One feature in "A Valediction: Forbidding Mourning" that reflects what we, today, label metaphysical poetry is stretched metaphors or conceits. Four of the stretched metaphors, with explanations, follow:
- Separation of death compared with separation when one lover leaves another (stanzas one & two). Let we two lovers not cry or sigh, but keep our separation to ourselves. The idea is that to speak loosely about their feelings is to lose them.
- Movement of the earth draws attention to itself, yet movement among the stars, which is movement of far more importance, goes unnoticed (stanzas three-five). Their love is like the movement of the stars. It doesn't need to draw attention to itself to be monumental. They don't need to cry or make a show of their separation.

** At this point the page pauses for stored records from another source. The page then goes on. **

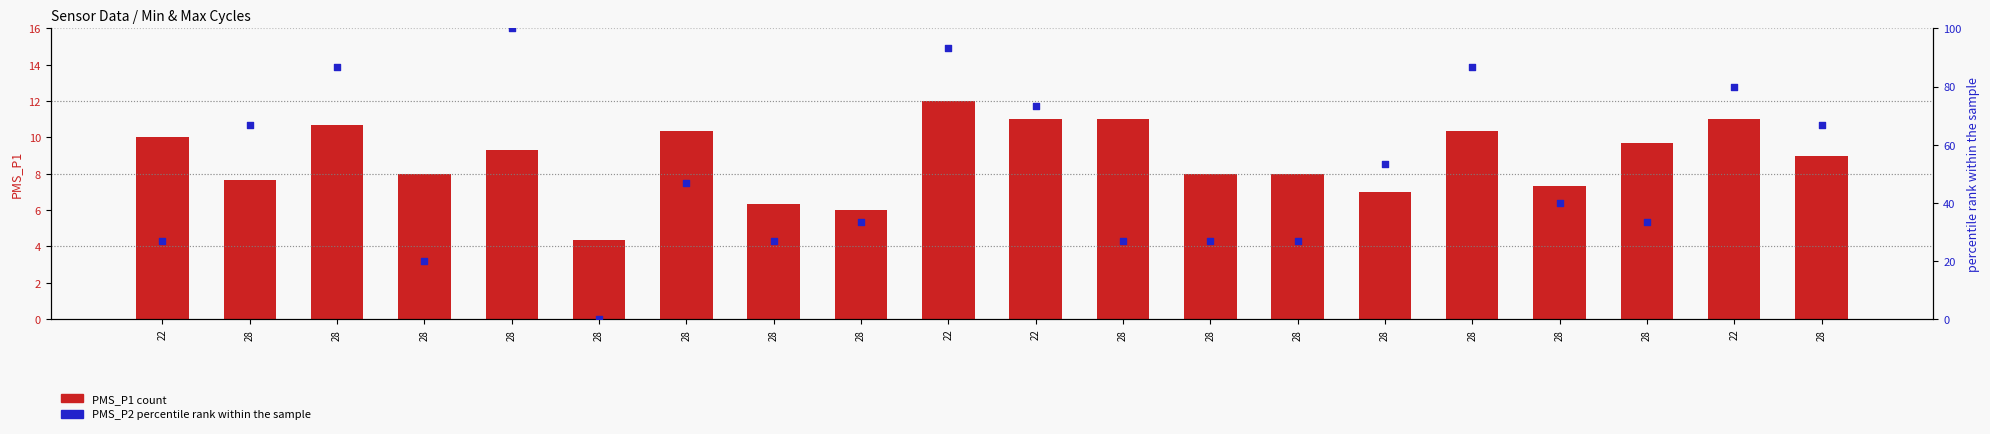

What are all the series names shown in the legend?

PMS_P1, PMS_P2 (percentile rank)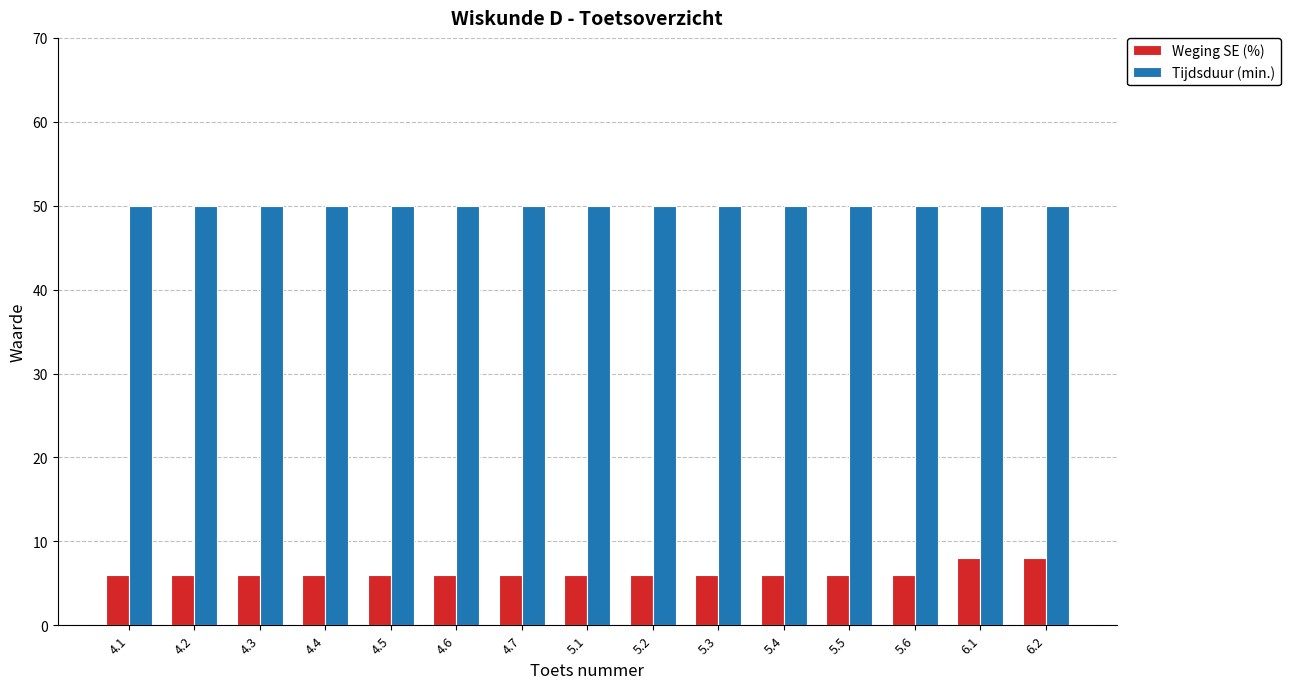

What is the total value across all series at 4.6?

56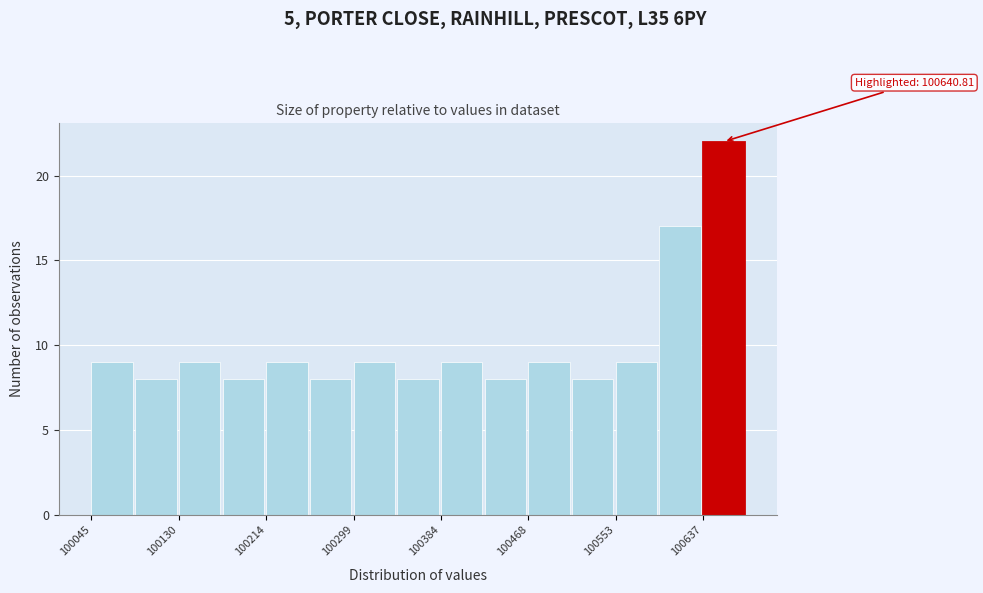

Which range on the x-axis has the tallest bar?

100640 to 100680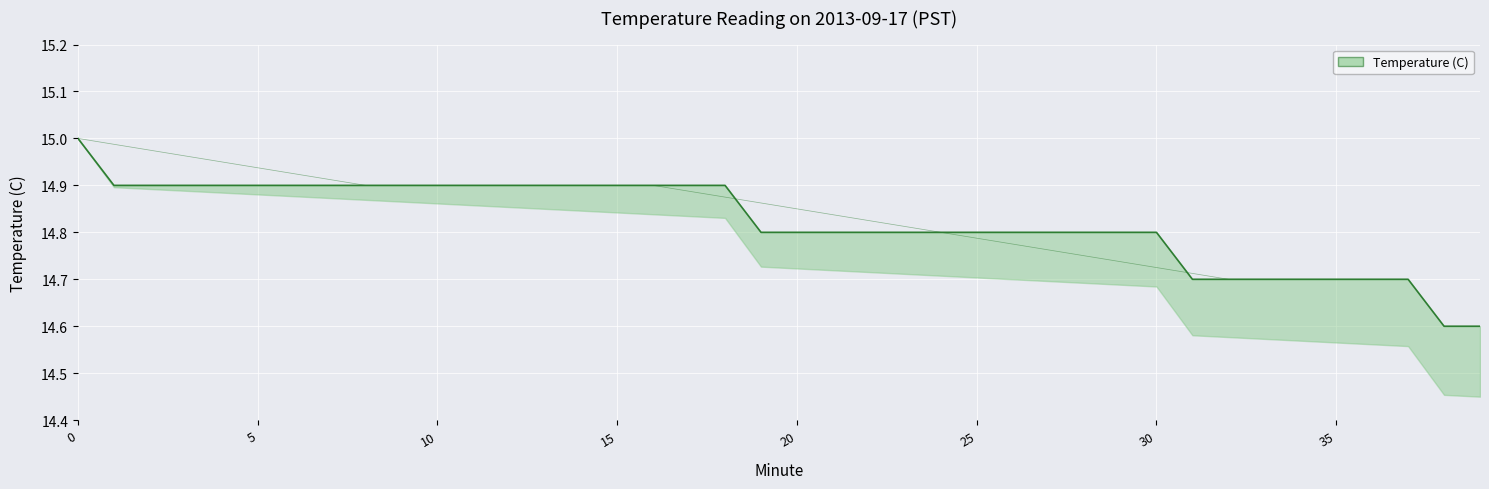

Approximately how many times larger is the value at 0 compared to 15?

1.0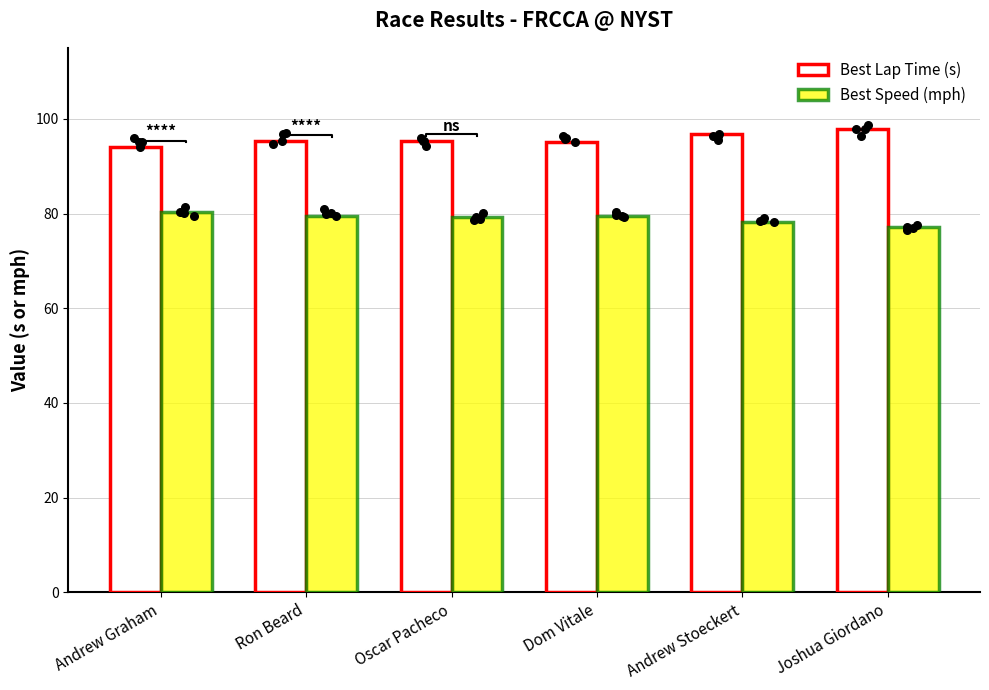

Which series reaches the maximum Y coordinate?

Best Lap Time (s)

- Their love does not suffer a breach, or break, but experiences an expansion: like gold that is beaten to airy thinness (stanza six).
- Their love is like two legs of a compass. One leg travels around, but is always connected to and anchored by the other. Two legs of a compass cannot be fully separated, just as the two lovers can never really be separated.
The most famous of the conceits is the final one. The metaphor is stretched in the sense that two things not usually thought to have any thing in common are compared--the legs of a compass are compared to two lovers. The metaphor is highly artificial and witty, artsy, if you will. This is one of the marks of metaphysical poetry.